DIRECTIONS
Every line from the one containing "33: (10, 258, 0.54)" to the end of the records below, written out word for word, is the whole answer.

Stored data
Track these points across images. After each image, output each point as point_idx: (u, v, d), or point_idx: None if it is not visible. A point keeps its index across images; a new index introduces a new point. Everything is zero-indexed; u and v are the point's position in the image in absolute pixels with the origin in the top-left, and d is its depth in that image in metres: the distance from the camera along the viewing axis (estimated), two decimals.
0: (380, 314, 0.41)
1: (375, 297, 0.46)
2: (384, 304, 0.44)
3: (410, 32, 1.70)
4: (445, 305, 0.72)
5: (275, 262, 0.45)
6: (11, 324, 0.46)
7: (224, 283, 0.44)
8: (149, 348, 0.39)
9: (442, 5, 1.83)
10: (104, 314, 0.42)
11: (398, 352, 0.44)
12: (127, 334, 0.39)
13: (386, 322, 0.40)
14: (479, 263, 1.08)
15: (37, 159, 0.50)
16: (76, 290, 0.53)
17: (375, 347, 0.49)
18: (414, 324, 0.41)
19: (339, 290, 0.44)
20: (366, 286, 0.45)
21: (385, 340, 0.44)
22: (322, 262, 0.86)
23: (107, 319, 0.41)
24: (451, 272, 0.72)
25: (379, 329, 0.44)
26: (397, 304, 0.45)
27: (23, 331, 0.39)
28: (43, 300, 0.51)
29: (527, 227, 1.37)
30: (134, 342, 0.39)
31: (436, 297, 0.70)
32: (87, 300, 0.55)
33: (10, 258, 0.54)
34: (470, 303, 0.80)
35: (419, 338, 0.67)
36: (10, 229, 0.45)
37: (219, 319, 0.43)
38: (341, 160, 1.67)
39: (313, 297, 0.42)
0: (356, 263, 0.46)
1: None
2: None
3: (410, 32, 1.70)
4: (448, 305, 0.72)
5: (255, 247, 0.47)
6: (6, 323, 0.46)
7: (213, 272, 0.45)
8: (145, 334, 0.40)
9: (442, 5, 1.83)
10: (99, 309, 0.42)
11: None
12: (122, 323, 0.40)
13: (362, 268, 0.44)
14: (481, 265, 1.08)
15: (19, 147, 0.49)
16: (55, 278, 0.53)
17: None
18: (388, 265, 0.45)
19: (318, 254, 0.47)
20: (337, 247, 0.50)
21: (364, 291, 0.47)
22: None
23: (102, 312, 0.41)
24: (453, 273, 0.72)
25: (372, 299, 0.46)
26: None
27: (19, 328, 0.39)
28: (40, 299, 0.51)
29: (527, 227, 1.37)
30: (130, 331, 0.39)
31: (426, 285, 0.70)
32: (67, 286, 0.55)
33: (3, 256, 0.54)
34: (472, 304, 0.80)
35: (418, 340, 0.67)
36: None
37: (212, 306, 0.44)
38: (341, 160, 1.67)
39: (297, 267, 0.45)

SOLUTION FOR THIS EXERCISE
33: (10, 258, 0.54)
34: (470, 303, 0.80)
35: (419, 338, 0.67)
36: (10, 229, 0.45)
37: (219, 319, 0.43)
38: (341, 160, 1.67)
39: (313, 297, 0.42)
0: (356, 263, 0.46)
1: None
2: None
3: (410, 32, 1.70)
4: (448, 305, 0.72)
5: (255, 247, 0.47)
6: (6, 323, 0.46)
7: (213, 272, 0.45)
8: (145, 334, 0.40)
9: (442, 5, 1.83)
10: (99, 309, 0.42)
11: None
12: (122, 323, 0.40)
13: (362, 268, 0.44)
14: (481, 265, 1.08)
15: (19, 147, 0.49)
16: (55, 278, 0.53)
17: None
18: (388, 265, 0.45)
19: (318, 254, 0.47)
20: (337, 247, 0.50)
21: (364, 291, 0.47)
22: None
23: (102, 312, 0.41)
24: (453, 273, 0.72)
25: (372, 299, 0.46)
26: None
27: (19, 328, 0.39)
28: (40, 299, 0.51)
29: (527, 227, 1.37)
30: (130, 331, 0.39)
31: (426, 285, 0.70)
32: (67, 286, 0.55)
33: (3, 256, 0.54)
34: (472, 304, 0.80)
35: (418, 340, 0.67)
36: None
37: (212, 306, 0.44)
38: (341, 160, 1.67)
39: (297, 267, 0.45)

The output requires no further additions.